Don’t count on it. The meeting appeared to be all for show.
While Mr. Biden told House Democrats last week that he’s open to tweaking some elements of his plan, Politico reported that the president told those on the call that he’s unwilling to bend on the size of the $1,400 payment. He also remains committed to acting quickly. “Let’s stick together, I have your back and I hope you’ll have mine,” Biden told House Democrats later that day in his first meeting with the group since being sworn in.
The budget measure approved by the lower chamber on Feb. 3 passed in a 218-212 vote. It directs a dozen committees to begin drafting the various pieces of Mr.
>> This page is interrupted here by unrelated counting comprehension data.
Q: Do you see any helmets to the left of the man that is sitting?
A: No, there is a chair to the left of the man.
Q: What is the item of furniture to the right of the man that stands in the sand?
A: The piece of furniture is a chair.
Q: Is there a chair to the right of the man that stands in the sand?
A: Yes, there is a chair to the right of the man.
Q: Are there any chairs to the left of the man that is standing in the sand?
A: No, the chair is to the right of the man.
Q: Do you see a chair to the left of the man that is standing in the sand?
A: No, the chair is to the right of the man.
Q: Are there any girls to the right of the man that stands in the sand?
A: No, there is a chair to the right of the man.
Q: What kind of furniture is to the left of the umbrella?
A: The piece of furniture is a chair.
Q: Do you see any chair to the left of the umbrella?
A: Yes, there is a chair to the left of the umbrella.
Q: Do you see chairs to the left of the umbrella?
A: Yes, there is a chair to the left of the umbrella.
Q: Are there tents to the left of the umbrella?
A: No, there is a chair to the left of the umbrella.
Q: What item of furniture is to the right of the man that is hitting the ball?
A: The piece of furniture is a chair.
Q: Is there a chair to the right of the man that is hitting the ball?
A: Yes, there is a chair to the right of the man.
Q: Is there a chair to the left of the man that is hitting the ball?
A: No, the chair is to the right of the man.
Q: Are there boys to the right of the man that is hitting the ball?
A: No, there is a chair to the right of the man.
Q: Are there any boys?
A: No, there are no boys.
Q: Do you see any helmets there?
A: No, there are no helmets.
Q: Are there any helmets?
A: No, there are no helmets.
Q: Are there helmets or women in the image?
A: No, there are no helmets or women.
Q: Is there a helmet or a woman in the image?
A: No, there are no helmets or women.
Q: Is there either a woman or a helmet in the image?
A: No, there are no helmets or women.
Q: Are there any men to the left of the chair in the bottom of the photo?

Biden’s bill, including $1,400 stimulus checks, $350 billion in bailouts for state and local governments and a minimum wage hike that would crush many struggling businesses — although the president began to back off that plan by the weekend after the Senate had started the process of ramming the bill through without a single GOP vote.
Mr. Biden’s swift rejection of the Republican plan, the lack of further negotiations and his call for Congress to act immediately indicates that the only unity he cares about is the unity on his side of the aisle. The downside for the president is that he and his fellow Democrats will own this giant vote-buying porkapalooza all by themselves.